Friday, September 30, 2005

The end of trick or treat

It's autumn and the sky is pale gray. We were outside cutting the hedge and piling brush up to burn. I'm planning a huge bonfire for Halloween. My daughter wants to have a party. It used to be that the village had Halloween here. They invited the kids to dress up and go trick or treating. That was about three years ago, and it lasted only two years
My twins took care of that. The second year they dressed up as terrorists and took all the candy from the people before the crowd of kids came. The French, not having a clue what trick-or-treating was, just handed out whole bags of candy. And the rest of the village kids (about twenty of them, all grouped together) got to each house and found there was no more candy.
I have no excuse for the twins. I also had no idea what they were up to. They dressed (one in army fatigues and one as a black ninja - both with masks and carrying water-squirt guns) and left the house before Julia did. (a small witch with a huge, black wig) The village kids milled around the village square then went off trick-or-treating - and only a very few houses hadn't been raided by the twins.
Once the candy collected, the twins went around terrorizing the small dog and goose population in the village, creating much noise and havoc. They squirted each other and the neighbor's windows, and generally made a nuisance of themselves. They probably were much less bothersome than the teens in the US - from what I see on TV they use eggs, shaving cream, and set things on fire. The twins simply took all the candy and squirted water on everything that moved.
But the mayor and the village fĂȘte committee decided that was enough, and banned Halloween. So, we have to have a private Halloween party in our garden.
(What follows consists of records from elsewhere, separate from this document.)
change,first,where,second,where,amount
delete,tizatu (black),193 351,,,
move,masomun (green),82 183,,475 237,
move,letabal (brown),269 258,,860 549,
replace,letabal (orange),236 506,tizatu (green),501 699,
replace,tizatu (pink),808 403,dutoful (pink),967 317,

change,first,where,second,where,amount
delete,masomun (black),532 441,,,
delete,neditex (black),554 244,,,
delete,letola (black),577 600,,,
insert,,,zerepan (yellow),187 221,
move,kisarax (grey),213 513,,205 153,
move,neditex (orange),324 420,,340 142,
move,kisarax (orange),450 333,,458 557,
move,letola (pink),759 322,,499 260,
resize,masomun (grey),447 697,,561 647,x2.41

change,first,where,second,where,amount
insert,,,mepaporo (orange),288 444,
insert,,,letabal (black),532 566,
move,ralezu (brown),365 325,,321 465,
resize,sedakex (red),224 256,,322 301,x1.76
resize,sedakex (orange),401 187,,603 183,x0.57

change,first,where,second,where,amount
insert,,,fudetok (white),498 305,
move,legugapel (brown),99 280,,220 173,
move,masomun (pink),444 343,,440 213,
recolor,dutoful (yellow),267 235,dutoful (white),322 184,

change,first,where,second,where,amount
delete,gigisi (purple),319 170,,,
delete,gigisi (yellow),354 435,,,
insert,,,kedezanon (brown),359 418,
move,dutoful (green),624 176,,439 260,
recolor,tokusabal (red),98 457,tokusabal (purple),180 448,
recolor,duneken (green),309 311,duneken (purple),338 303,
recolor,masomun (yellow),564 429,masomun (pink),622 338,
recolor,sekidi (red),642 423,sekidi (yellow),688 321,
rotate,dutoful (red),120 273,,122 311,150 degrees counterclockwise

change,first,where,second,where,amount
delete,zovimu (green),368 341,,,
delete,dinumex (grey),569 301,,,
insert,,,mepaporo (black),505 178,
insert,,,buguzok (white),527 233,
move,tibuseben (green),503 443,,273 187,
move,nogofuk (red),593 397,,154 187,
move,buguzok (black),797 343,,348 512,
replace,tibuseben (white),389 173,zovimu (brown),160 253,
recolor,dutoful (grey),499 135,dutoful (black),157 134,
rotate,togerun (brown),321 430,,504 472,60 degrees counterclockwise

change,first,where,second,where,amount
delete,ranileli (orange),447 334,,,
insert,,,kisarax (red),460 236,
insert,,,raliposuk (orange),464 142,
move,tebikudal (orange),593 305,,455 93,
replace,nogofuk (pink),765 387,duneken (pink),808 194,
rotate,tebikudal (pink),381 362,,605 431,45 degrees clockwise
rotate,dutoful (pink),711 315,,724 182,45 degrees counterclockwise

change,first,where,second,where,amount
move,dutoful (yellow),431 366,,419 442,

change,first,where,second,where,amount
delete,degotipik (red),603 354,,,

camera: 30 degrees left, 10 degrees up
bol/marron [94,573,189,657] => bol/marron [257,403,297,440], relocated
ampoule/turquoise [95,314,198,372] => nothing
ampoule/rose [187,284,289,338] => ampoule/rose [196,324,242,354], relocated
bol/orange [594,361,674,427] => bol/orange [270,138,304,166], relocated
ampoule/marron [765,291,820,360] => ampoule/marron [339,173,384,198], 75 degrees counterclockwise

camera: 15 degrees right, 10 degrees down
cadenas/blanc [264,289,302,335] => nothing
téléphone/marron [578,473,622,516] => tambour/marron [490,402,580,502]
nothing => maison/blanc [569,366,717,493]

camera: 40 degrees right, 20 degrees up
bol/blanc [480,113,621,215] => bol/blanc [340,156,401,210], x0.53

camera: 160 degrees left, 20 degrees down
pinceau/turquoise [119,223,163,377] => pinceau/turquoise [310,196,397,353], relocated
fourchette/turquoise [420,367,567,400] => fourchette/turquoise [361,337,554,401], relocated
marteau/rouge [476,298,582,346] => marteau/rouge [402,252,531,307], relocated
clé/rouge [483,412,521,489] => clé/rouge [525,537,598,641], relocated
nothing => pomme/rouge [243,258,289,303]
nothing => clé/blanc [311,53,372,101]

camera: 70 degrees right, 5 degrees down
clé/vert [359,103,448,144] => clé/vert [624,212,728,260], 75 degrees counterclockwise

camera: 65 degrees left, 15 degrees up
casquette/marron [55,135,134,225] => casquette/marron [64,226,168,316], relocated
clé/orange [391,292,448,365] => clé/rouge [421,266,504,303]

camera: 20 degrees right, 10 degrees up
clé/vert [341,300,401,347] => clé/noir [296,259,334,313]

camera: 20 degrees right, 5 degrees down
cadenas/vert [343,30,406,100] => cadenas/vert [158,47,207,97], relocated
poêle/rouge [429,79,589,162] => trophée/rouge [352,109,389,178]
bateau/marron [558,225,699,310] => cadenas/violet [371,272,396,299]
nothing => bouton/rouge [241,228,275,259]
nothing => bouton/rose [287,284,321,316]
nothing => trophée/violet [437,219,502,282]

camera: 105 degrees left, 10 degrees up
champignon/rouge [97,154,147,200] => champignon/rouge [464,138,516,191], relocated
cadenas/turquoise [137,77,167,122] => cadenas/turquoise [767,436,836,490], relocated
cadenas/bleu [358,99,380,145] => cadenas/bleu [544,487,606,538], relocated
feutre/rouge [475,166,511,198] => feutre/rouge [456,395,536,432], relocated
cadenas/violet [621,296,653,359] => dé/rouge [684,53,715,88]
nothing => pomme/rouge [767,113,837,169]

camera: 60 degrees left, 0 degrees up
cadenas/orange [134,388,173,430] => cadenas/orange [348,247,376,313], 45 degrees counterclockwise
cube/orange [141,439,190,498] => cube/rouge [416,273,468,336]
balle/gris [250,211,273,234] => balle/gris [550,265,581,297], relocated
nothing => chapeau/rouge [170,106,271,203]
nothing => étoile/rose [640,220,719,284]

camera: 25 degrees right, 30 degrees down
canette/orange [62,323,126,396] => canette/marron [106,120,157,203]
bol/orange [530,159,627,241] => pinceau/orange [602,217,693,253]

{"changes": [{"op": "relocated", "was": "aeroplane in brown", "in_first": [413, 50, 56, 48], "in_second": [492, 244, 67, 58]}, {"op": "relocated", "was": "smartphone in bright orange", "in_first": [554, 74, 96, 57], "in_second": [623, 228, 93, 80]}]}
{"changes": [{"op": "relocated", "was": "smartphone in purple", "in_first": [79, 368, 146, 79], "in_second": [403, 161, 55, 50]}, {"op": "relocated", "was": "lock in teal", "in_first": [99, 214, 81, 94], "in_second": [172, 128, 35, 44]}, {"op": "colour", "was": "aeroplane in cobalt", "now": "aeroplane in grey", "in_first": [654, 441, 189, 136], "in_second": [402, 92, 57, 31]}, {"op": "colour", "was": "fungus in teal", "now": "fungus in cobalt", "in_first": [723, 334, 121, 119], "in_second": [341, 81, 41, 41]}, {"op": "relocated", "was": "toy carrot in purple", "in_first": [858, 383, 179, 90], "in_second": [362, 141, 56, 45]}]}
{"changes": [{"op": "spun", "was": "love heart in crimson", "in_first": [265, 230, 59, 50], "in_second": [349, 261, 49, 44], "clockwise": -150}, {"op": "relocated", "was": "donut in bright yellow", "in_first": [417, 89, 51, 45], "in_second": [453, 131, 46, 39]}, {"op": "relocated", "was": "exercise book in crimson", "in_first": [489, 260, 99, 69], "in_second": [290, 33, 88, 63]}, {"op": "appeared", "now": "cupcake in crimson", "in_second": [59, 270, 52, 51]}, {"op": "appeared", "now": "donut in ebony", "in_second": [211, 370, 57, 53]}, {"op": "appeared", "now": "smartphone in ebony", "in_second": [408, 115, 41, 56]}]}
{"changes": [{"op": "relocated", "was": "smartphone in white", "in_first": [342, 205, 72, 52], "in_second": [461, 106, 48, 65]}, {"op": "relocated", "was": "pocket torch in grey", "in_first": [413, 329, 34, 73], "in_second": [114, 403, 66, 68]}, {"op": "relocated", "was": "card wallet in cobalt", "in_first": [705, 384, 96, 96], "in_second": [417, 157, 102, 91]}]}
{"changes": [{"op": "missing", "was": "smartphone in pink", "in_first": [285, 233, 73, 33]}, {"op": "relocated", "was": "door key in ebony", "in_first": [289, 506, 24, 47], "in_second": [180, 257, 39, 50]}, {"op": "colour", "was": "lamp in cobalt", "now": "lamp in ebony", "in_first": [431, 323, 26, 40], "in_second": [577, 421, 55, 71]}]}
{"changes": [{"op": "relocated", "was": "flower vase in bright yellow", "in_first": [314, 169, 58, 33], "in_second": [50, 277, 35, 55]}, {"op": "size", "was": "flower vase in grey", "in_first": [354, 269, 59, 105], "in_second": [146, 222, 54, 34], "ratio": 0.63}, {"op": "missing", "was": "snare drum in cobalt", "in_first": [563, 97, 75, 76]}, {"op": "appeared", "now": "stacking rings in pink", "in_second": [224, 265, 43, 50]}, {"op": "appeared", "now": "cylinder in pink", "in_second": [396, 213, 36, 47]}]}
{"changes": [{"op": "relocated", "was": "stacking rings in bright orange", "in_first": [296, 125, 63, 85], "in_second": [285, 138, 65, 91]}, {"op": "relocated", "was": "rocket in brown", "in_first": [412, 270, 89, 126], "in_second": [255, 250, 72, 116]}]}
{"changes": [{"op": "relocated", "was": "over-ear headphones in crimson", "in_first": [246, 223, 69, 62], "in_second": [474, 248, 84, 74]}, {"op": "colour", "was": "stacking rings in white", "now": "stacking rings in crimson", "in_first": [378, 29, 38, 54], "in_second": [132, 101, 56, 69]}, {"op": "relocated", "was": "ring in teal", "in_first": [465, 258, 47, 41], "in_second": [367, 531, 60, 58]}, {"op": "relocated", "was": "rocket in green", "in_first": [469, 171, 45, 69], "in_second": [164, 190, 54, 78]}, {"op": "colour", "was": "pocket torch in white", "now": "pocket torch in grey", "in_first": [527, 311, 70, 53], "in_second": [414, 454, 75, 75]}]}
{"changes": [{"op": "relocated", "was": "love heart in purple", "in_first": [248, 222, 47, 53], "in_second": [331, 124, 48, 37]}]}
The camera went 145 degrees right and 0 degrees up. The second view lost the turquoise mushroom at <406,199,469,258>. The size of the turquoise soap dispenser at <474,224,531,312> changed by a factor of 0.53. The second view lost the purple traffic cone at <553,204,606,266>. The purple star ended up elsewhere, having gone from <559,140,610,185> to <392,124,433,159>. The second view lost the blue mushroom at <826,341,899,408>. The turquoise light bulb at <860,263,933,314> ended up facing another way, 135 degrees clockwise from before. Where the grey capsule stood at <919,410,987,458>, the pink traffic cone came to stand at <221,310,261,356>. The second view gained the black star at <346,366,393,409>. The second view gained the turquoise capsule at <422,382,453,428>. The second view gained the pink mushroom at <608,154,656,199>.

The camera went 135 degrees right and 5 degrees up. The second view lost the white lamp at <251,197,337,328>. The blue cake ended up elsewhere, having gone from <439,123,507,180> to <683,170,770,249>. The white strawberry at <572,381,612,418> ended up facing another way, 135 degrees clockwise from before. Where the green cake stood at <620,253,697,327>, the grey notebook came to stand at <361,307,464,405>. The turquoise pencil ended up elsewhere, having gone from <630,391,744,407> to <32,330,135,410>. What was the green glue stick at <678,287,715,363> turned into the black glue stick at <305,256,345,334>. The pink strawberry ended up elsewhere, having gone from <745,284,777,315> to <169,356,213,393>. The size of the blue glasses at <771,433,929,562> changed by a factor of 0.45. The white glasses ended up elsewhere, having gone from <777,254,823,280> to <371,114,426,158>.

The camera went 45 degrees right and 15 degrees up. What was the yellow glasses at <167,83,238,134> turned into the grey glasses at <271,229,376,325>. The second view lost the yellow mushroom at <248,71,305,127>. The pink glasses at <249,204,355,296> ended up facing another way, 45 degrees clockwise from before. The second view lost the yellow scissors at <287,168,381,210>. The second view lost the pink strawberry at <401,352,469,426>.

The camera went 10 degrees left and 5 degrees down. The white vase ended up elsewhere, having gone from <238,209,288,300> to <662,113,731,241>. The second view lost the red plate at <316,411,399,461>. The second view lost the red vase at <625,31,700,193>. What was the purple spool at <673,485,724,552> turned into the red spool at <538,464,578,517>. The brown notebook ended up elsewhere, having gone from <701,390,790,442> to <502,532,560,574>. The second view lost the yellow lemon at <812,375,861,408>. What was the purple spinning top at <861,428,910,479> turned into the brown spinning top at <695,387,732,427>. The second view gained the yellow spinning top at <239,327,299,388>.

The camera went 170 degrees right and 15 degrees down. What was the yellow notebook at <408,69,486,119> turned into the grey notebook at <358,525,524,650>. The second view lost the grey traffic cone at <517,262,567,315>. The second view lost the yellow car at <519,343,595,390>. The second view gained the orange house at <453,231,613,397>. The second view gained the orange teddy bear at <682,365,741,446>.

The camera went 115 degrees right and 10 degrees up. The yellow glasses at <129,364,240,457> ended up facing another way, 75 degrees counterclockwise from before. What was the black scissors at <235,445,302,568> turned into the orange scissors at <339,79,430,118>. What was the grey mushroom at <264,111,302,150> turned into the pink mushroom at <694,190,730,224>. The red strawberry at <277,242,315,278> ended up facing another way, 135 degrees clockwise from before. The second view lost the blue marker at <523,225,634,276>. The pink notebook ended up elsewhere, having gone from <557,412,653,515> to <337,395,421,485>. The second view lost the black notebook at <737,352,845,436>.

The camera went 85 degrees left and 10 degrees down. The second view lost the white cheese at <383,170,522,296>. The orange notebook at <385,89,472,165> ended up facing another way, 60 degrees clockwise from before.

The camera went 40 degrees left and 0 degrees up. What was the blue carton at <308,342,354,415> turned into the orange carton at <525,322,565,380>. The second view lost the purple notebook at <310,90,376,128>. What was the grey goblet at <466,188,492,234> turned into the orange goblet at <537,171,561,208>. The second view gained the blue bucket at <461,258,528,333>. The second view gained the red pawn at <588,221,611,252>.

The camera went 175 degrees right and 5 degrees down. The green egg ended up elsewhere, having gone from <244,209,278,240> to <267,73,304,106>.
I have a month to plan it. And since the twins are now in college, I may even have enough candy to go around.

3 comments:

Sam said...

A handful is putting it mildly, lol. You can imagine how empty the house seems without them!
I'm not sure what we'll do this year besides the bonfire - I want to do 'The Witch is Dead' but I don't want to scare the kids too much! (insert evil cackle)

Wynn Bexton said...

I love Hallowe'en but nowdays it seems a lot of people are freaked out by it and of course it isn't so safe any more for kids to be out trick-or-treating so they have these community dos instead. One of my favorite Hallowe'ens as an adult (when my kids were little) was decorating my house like a haunted house (murals painted on picture windows, the sounds of the haunted house piped outside so all the neighbhourhood could hear) This attracted kids from everywhere and what a shock/surprise they had when Grandpa Munster the vampire greeted them at the door with a glass jug of 'blood'(tomato juice). It was simply hilarious.

Sam said...

Ohhh! Good idea, lol! Tomato juice is the perfect Halloween beverage!